Leading logos - an invitation to chat?

The NY Times has announced: "Behold the new breed of corporate logo — non-threatening, reassuring, playful, even child-like. Not emblems of distant behemoths, but faces of friends."

Among several examples in the NY Times are these:

The article explains that the new logo's are, "softening the stern voice of corporate authority to something more like an informal chat."

In Learned On, Andrea Learned says:

"To me, this discussion represents a larger cultural shift I’ve been seeing lately, which reflects a different level of gender integration (for lack of a better way to put it at the moment). Big, traditional, linearly (i.e. male) corporate brands are getting an infusion of fresh perspective. The typically “feminine” style of thinking in cooperative and collaborative ways is now more heavily influencing corporate culture, leadership training, HR policies… on down to brand logo re-designs."

Yep, I'm right there with that but I don't quite follow Andrea's final comments:

"It’s a whole new, extra-tough business climate these days, and brands and consumers alike deserve the extra friendly flourish a little feminine thinking might bring to their day - shopping or otherwise."

Friendly flourishes might help us through the day, though there is more to it than that.
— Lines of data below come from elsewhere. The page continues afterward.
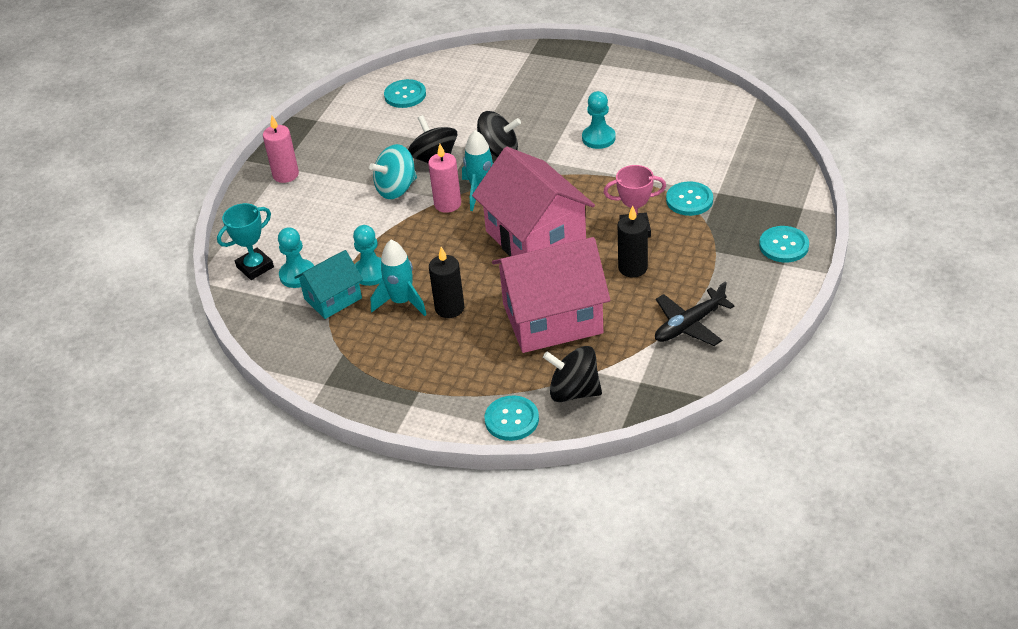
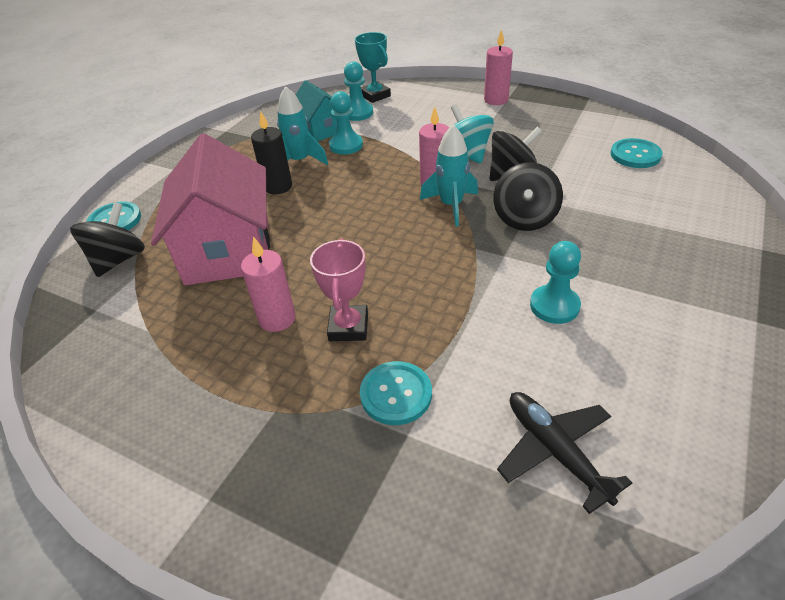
camera: 95 degrees right, 0 degrees up
(535, 237) = (361, 242): pink house -> none
(632, 268) = (277, 319): black candle -> pink candle
(689, 325) = (151, 362): black plane -> black plane (555, 451)
(783, 246) = (249, 509): turquoise button -> none

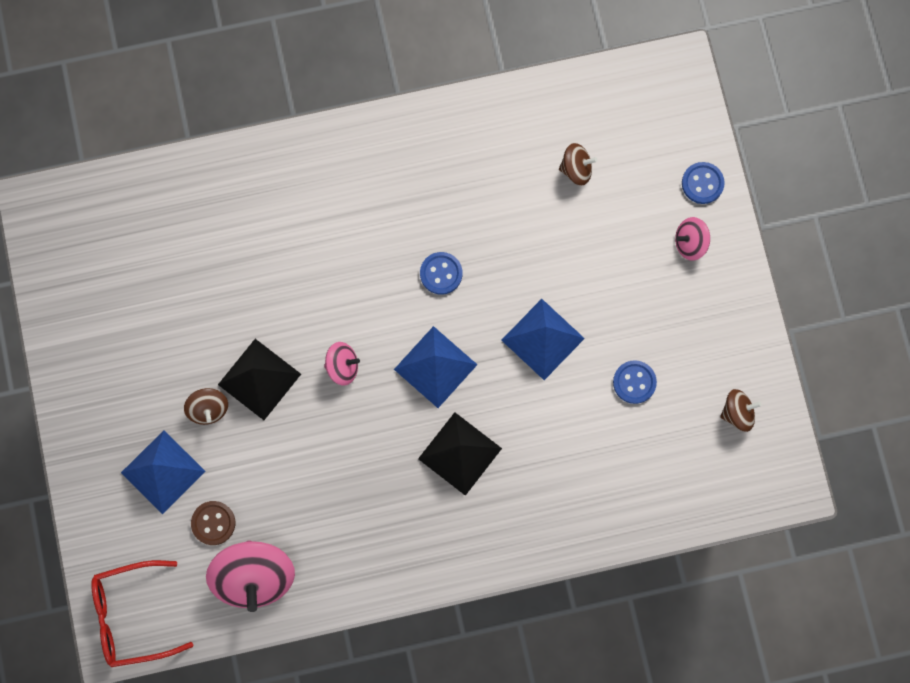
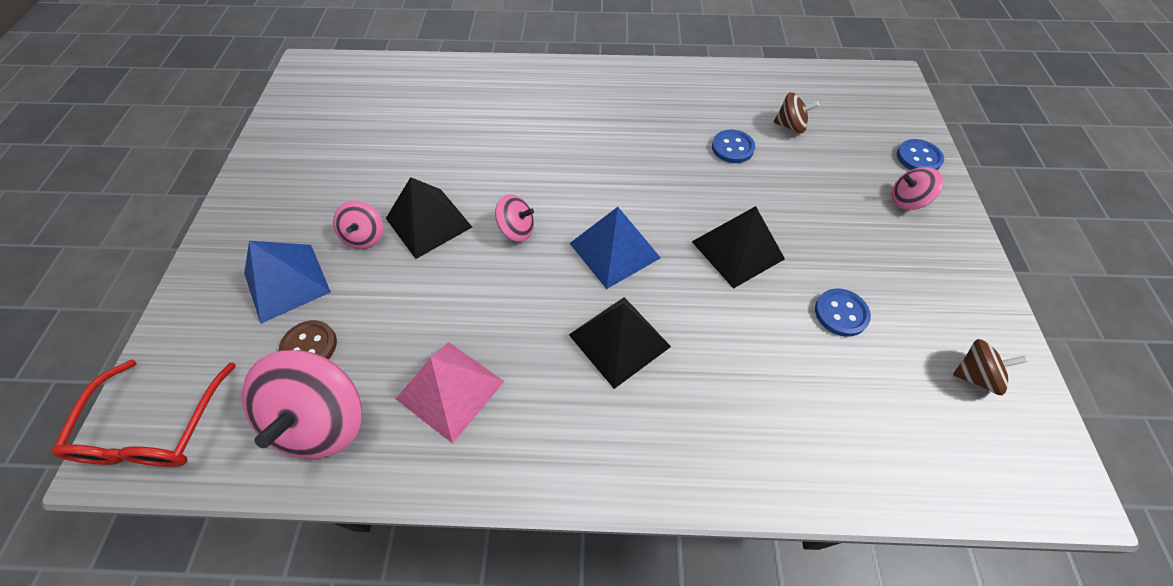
camera: 15 degrees right, 20 degrees down
(132, 616) = (155, 429): red glasses -> red glasses turned 90 degrees counterclockwise
(208, 409) = (365, 236): brown spinning top -> pink spinning top
(340, 529) = (450, 389): none -> pink pyramid
(441, 273) = (641, 176): blue button -> blue button (732, 148)
(542, 339) = (737, 250): blue pyramid -> black pyramid

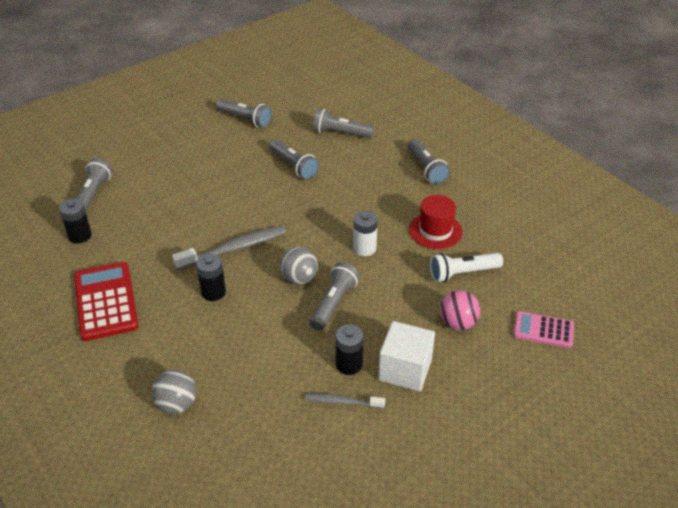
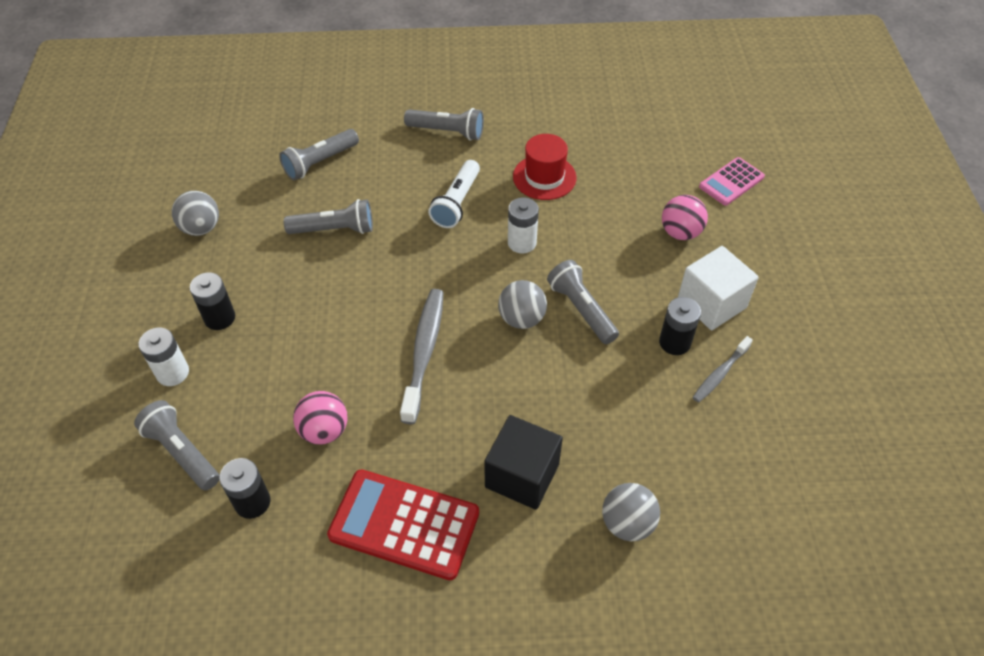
camera: 55 degrees left, 10 degrees up
(139, 164) = (172, 373): none -> white battery
(145, 238) = (324, 430): none -> pink ball
(176, 336) = (522, 475): none -> black cube
(213, 292) = (479, 406): black battery -> black battery (219, 318)
(245, 119) = (201, 228): grey flashlight -> grey ball
(462, 273) = (618, 192): white flashlight -> white flashlight (456, 203)

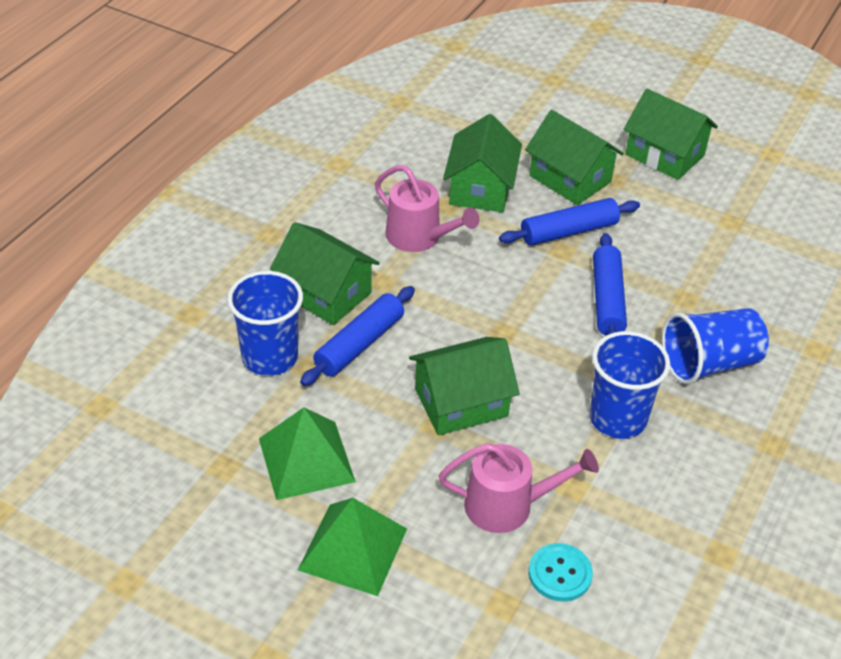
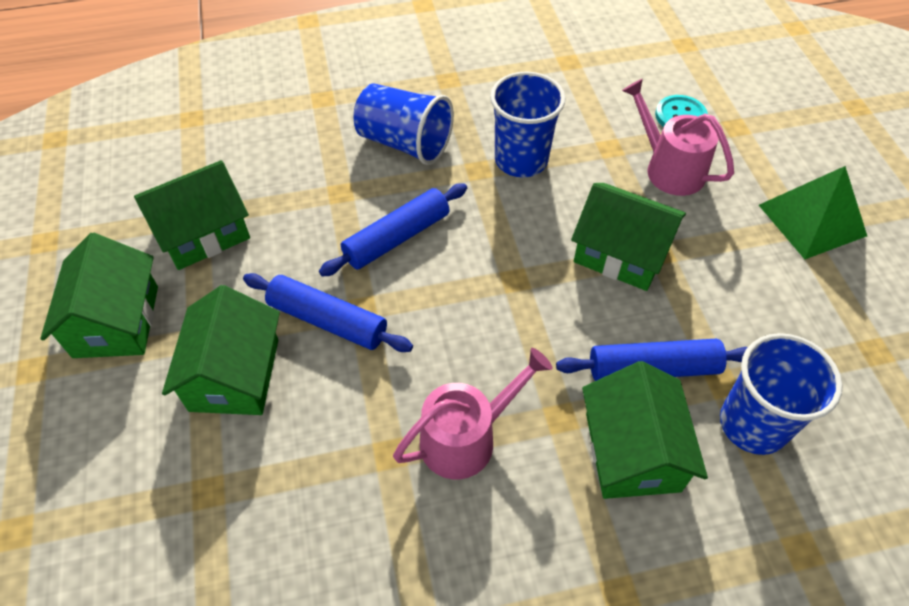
camera: 130 degrees left, 10 degrees up
(306, 459) = (796, 304): green pyramid -> none
(419, 237) = (466, 438): pink watering can -> pink watering can turned 60 degrees clockwise
(480, 188) = (328, 444): green house -> green house (203, 233)

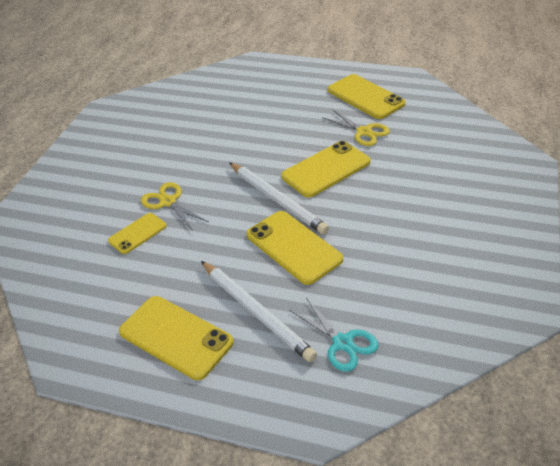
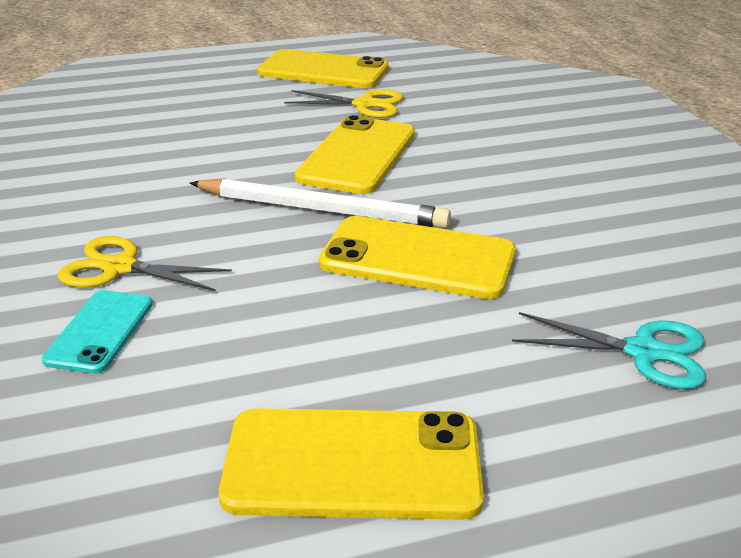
camera: 35 degrees left, 10 degrees down
(137, 233) = (100, 331): yellow phone -> turquoise phone
(256, 312) = (458, 365): white pencil -> none

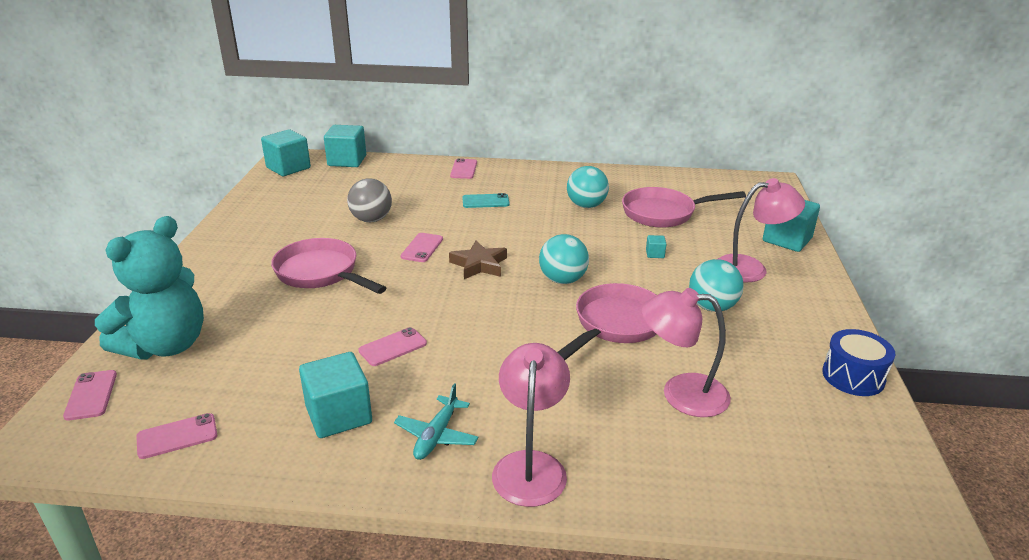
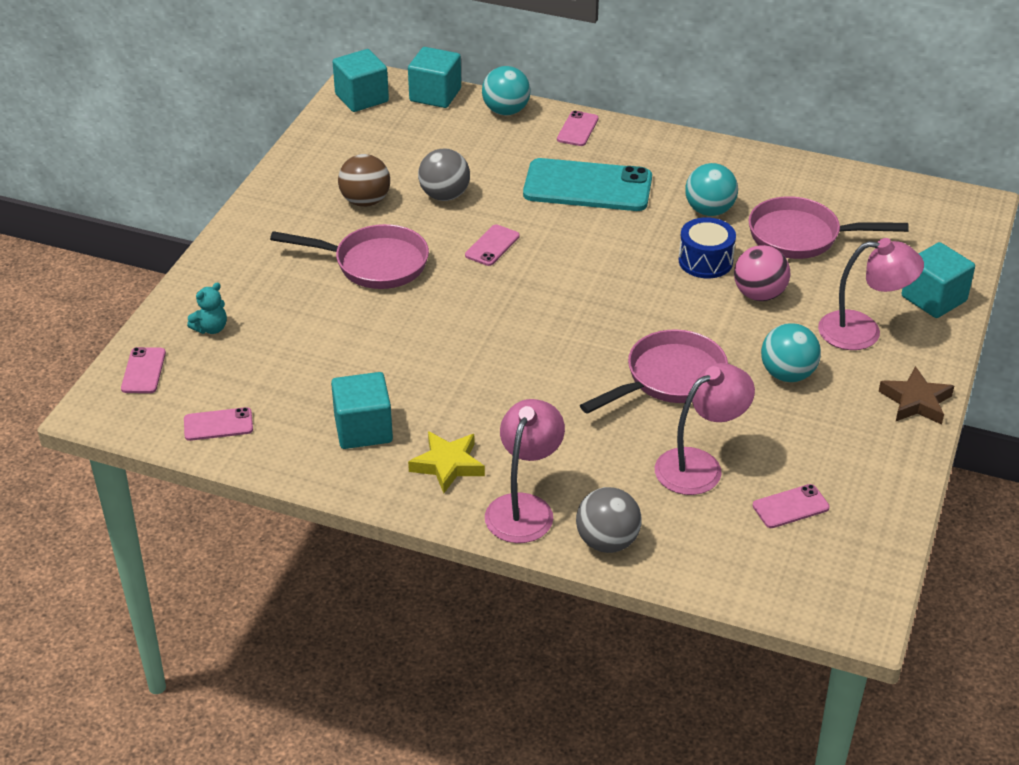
camera: 15 degrees right, 10 degrees up
(166, 345) = (211, 328): turquoise teddy bear -> turquoise teddy bear, size x0.40
(304, 231) = (365, 201): none -> brown ball
(321, 273) = (374, 264): pink pan -> pink pan turned 135 degrees clockwise
(393, 347) = (430, 366): pink phone -> pink phone (790, 507)
(436, 435) = (448, 465): turquoise plane -> yellow star
(479, 265) = (549, 279): brown star -> brown star (916, 401)
(485, 201) = (587, 186): turquoise phone -> turquoise phone, size x2.16
(562, 280) = (636, 313): turquoise ball -> turquoise ball (506, 111)
(630, 486) = (607, 542): none -> grey ball
(655, 254) = (759, 294): turquoise cube -> pink ball
(681, 393) = (699, 465): pink lamp -> pink lamp turned 120 degrees clockwise
(853, 376) = (891, 479): blue drum -> blue drum (705, 261)

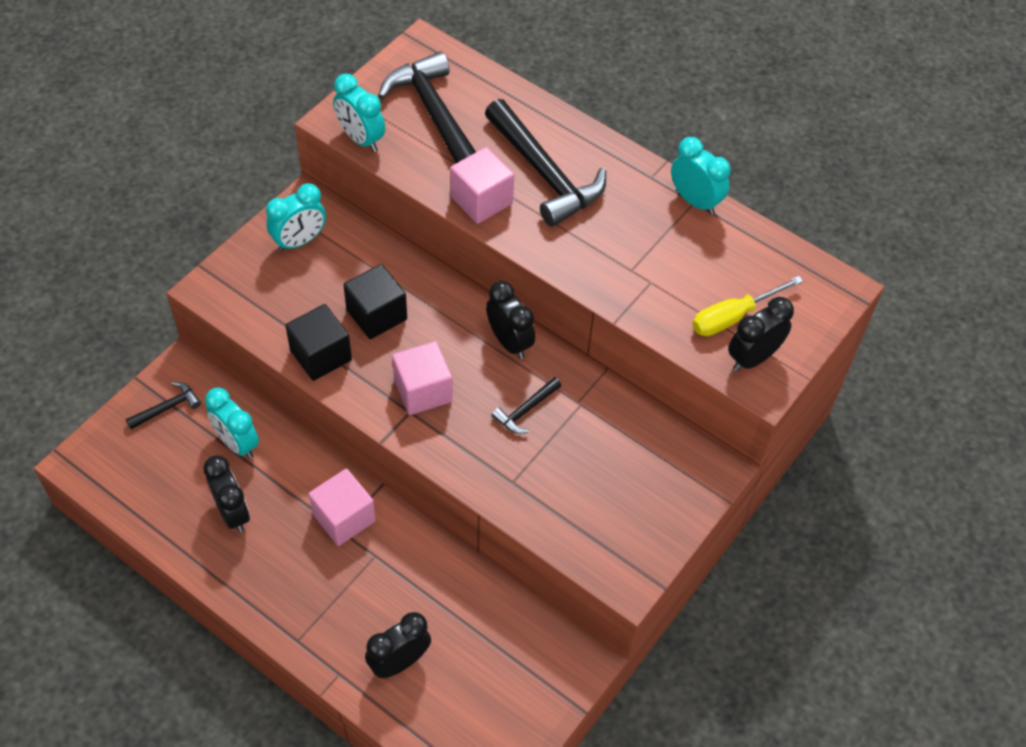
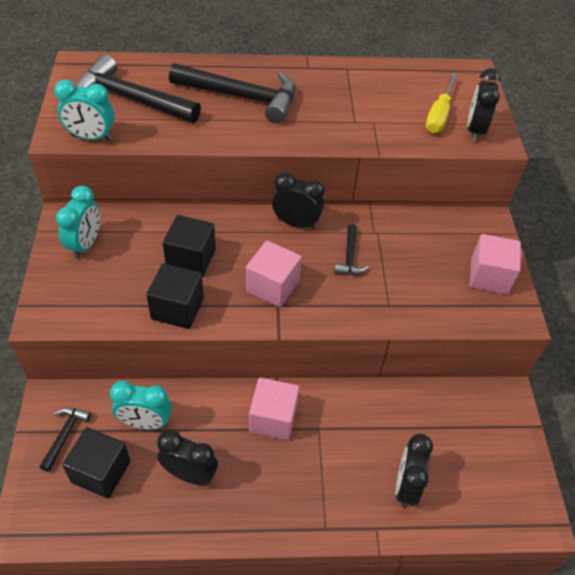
camera: 40 degrees left, 5 degrees down
(168, 459) = (101, 471): none -> black cube
(481, 200) = (217, 131): pink cube -> pink cube (489, 276)
(695, 201) = (347, 68): turquoise clock -> none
It might feel 'tough' out there, but that kind of hardened, deficit mentality doesn't do justice to a new understanding of our global interconnectedness and (virtual) customer mobility.  

If we are not in a constructive, collaborative and caring relationship with clients, customers or colleagues then they will simply go elsewhere.  Our new ways of working are rapidly tearing down boundaries.  

And, despite what you may have heard to the contrary, it's still a very big world out there.